** GIVEN RECORDS **
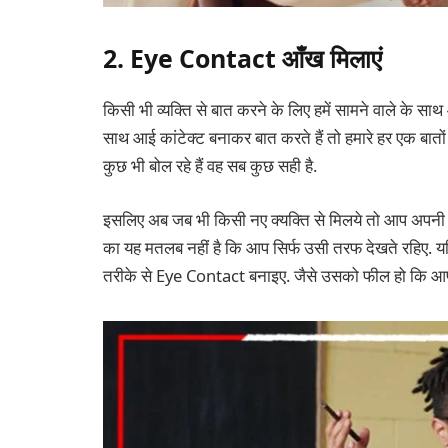
2. Eye Contact आँख मिलाएं
किसी भी व्यक्ति से बात करने के लिए हमें सामने वाले के साथ
साथ आई कांटेक्ट बनाकर बात करते हैं तो हमारे हर एक बातों
कुछ भी बोल रहे हैं वह सब कुछ सही है.
इसलिए अब जब भी किसी नए क्यक्ति से मिलये तो आप अपन
का यह मतलब नहीं है कि आप सिर्फ उसी तरफ देखते रहिए. 
तरीके से Eye Contact बनाइए. जैसे उसको फील हो कि आप उ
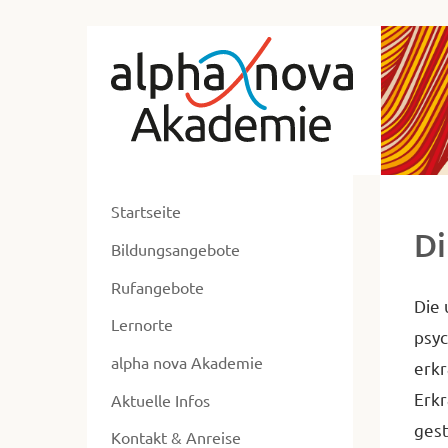
zum
Alp
Hauptmenü
zum
No
Inhalt
Ak
zur
Ne
Fusszeile
zur
ent
Suche
Startseite
ers
D
Bildungsangebote
un
ums
Rufangebote
Die 
Lernorte
psyc
alpha nova Akademie
erkr
Erk
Aktuelle Infos
gest
Kontakt & Anreise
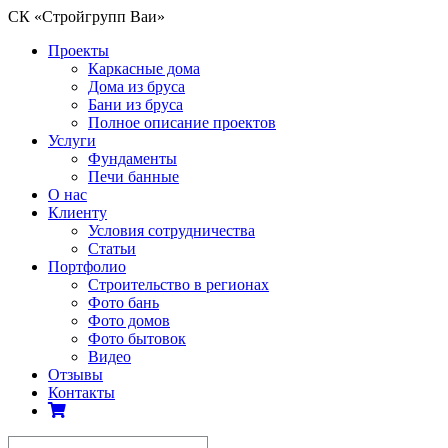
СК «Стройгрупп Ваи»
Проекты
Каркасные дома
Дома из бруса
Бани из бруса
Полное описание проектов
Услуги
Фундаменты
Печи банные
О нас
Клиенту
Условия сотрудничества
Статьи
Портфолио
Строительство в регионах
Фото бань
Фото домов
Фото бытовок
Видео
Отзывы
Контакты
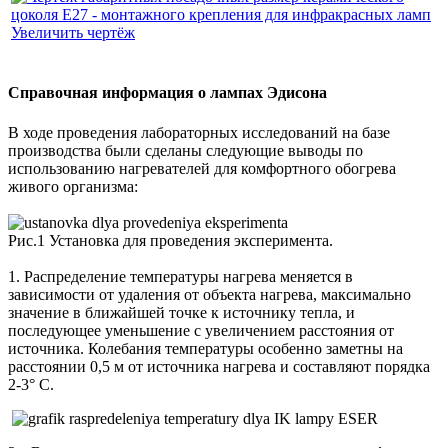
Увеличить чертёж
Справочная информация о лампах Эдисона
В ходе проведения лабораторных исследований на базе
производства были сделаны следующие выводы по
использованию нагревателей для комфортного обогрева
живого организма:
Рис.1 Установка для проведения эксперимента.
1. Распределение температуры нагрева меняется в
зависимости от удаления от объекта нагрева, максимально
значение в ближайшей точке к источнику тепла, и
последующее уменьшение с увеличением расстояния от
источника. Колебания температуры особенно заметны на
расстоянии 0,5 м от источника нагрева и составляют порядка
2-3° C.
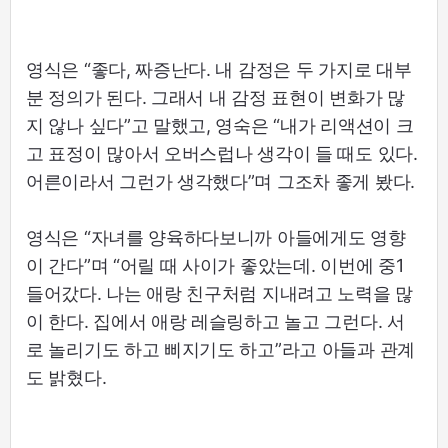
영식은 “좋다, 짜증난다. 내 감정은 두 가지로 대부
분 정의가 된다. 그래서 내 감정 표현이 변화가 많
지 않나 싶다”고 말했고, 영숙은 “내가 리액션이 크
고 표정이 많아서 오버스럽나 생각이 들 때도 있다.
어른이라서 그런가 생각했다”며 그조차 좋게 봤다.
영식은 “자녀를 양육하다보니까 아들에게도 영향
이 간다”며 “어릴 때 사이가 좋았는데. 이번에 중1
들어갔다. 나는 애랑 친구처럼 지내려고 노력을 많
이 한다. 집에서 애랑 레슬링하고 놀고 그런다. 서
로 놀리기도 하고 삐지기도 하고”라고 아들과 관계
도 밝혔다.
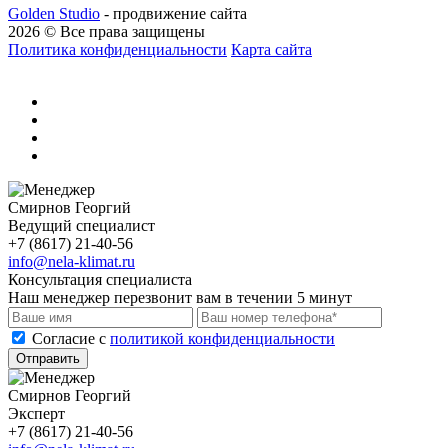
Golden Studio
- продвижение сайта
2026 © Все права защищены
Политика конфиденциальности
Карта сайта
Смирнов Георгий
Ведущий специалист
+7 (8617) 21-40-56
info@nela-klimat.ru
Консультация специалиста
Наш менеджер перезвонит вам в течении 5 минут
Cогласие с
политикой конфиденциальности
Отправить
Смирнов Георгий
Эксперт
+7 (8617) 21-40-56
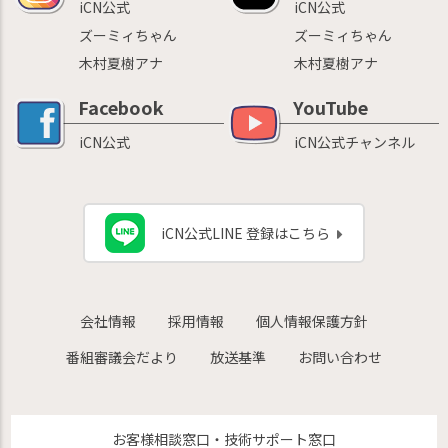
iCN公式
iCN公式
ズーミィちゃん
ズーミィちゃん
木村夏樹アナ
木村夏樹アナ
Facebook
YouTube
iCN公式
iCN公式チャンネル
iCN公式LINE 登録はこちら
会社情報
採用情報
個人情報保護方針
番組審議会だより
放送基準
お問い合わせ
お客様相談窓口・技術サポート窓口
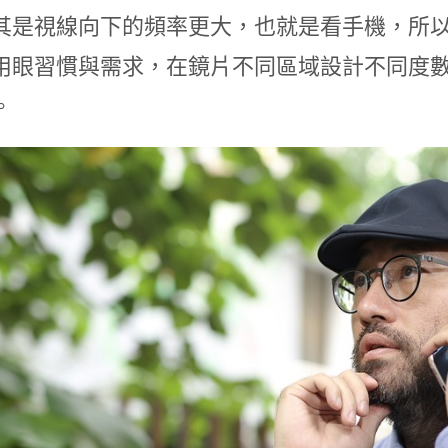
其是視線向下的頻率更大，也就是看手機，所
用眼習慣與需求，在鏡片不同區域設計不同度
。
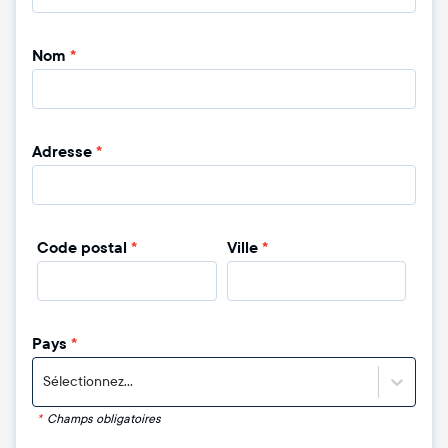
Nom
*
Adresse
*
Code postal
*
Ville
*
Pays
*
Sélectionnez...
*
Champs obligatoires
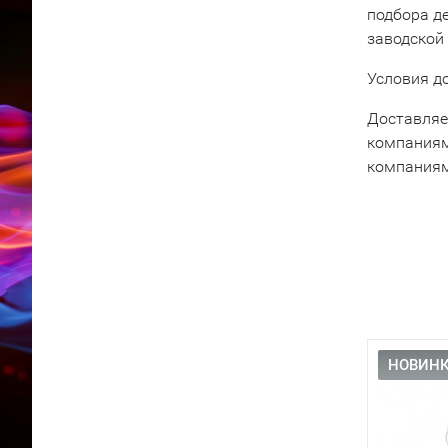
подбора д
заводской
Условия д
Доставляе
компаниям
компаниям
НОВИНК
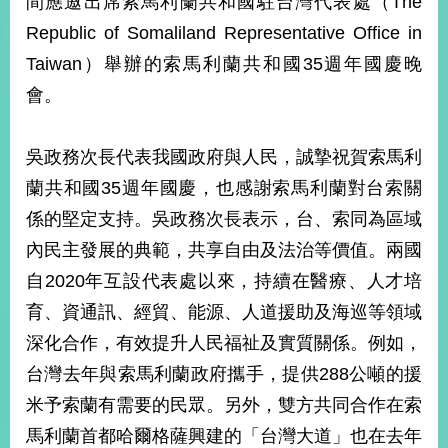
間應邀出席索馬利蘭共和國駐台灣代表處（The
經
Republic of Somaliland Representative Office in
濟
日
Taiwan）舉辦的索馬利蘭共和國35週年國慶晚
不
落
會。
國
台
吳政務次長代表我國政府與人民，誠摯祝賀索馬利
海
和
蘭共和國35週年國慶，也感謝索馬利蘭對台索關
平
係的堅定支持。吳政務次長表示，台、索同為區域
護
內民主發展的典範，共享自由及法治等價值。兩國
照
自2020年互設代表處以來，持續在醫療、人才培
回
育、資通訊、經貿、能源、人道援助及海巡等領域
首
網
深化合作，有效提升人民福祉及實質關係。例如，
頁
站
台灣去年與索馬利蘭政府攜手，提供288公噸的援
關
米予索蘭有需要的民眾。另外，雙方共同合作在索
於
導
本
馬利蘭首都哈爾格薩興建的「台灣大道」也在去年
覽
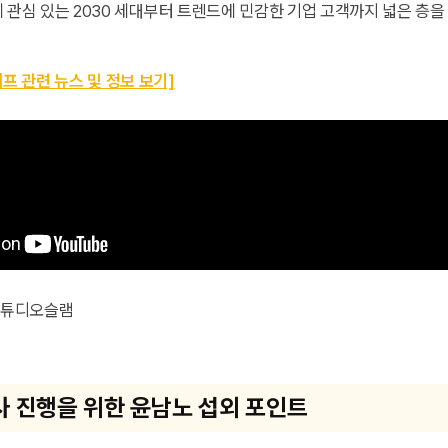
 관심 있는 2030 세대부터 트렌드에 민감한 기업 고객까지 넓은 층
셰프 관련 뉴스 및 정보 보기]
 스튜디오슬램
 진행을 위한 윤남노 섭외 포인트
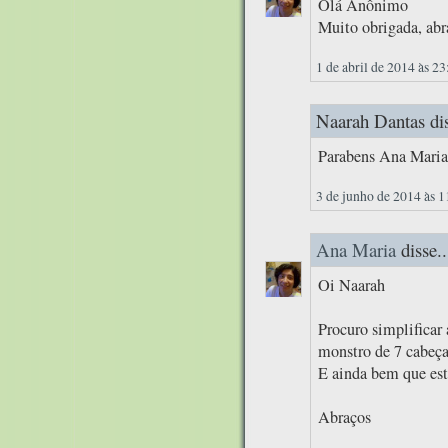
Olá Anônimo
Muito obrigada, abr
1 de abril de 2014 às 23
Naarah Dantas dis
Parabens Ana Maria
3 de junho de 2014 às 1
Ana Maria
disse..
Oi Naarah
Procuro simplificar
monstro de 7 cabeça
E ainda bem que es
Abraços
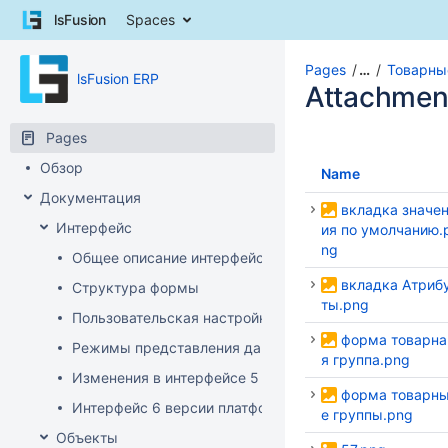
Skip
lsFusion
Spaces
to
content
Skip
Pages
…
Товарны
lsFusion ERP
to
Attachmen
breadcrumbs
Skip
Pages
to
Обзор
header
Name
menu
Документация
Skip
вкладка значе
Интерфейс
to
ия по умолчанию.
action
ng
Общее описание интерфейса клиента
menu
вкладка Атриб
Структура формы
Skip
ты.png
to
Пользовательская настройка интерфейса
quick
форма товарна
Режимы представления данных
search
я группа.png
Изменения в интерфейсе 5 версии платформы
форма товарн
Интерфейс 6 версии платформы
е группы.png
Объекты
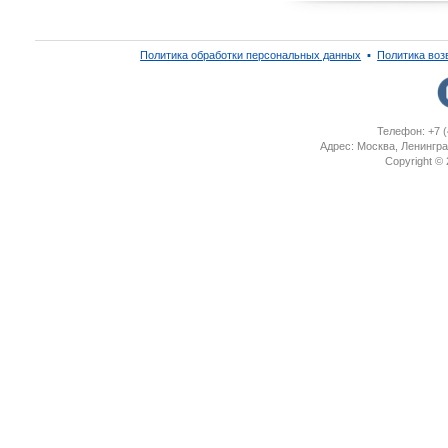
Политика обработки персональных данных
▪
Политика воз
Телефон: +7 (
Адрес: Москва, Ленингра
Copyright ©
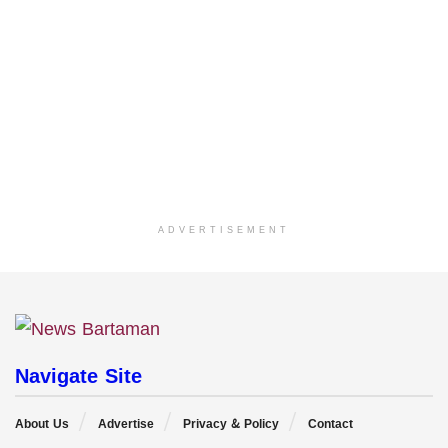
ADVERTISEMENT
Navigate Site
About Us
Advertise
Privacy & Policy
Contact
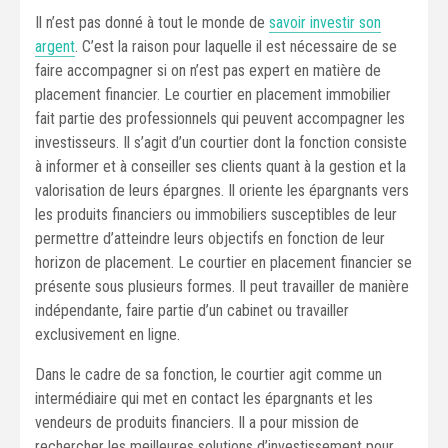
Il n’est pas donné à tout le monde de
savoir investir son
argent
. C’est la raison pour laquelle il est nécessaire de se
faire accompagner si on n’est pas expert en matière de
placement financier. Le courtier en placement immobilier
fait partie des professionnels qui peuvent accompagner les
investisseurs. Il s’agit d’un courtier dont la fonction consiste
à informer et à conseiller ses clients quant à la gestion et la
valorisation de leurs épargnes. Il oriente les épargnants vers
les produits financiers ou immobiliers susceptibles de leur
permettre d’atteindre leurs objectifs en fonction de leur
horizon de placement. Le courtier en placement financier se
présente sous plusieurs formes. Il peut travailler de manière
indépendante, faire partie d’un cabinet ou travailler
exclusivement en ligne.
Dans le cadre de sa fonction, le courtier agit comme un
intermédiaire qui met en contact les épargnants et les
vendeurs de produits financiers. Il a pour mission de
rechercher les meilleures solutions d’investissement pour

** INSTRUCTIONS FOR THE TASK **
Say how many lines in the records above hold "платформы", and give no other text.

** TASK RESPONSE **
2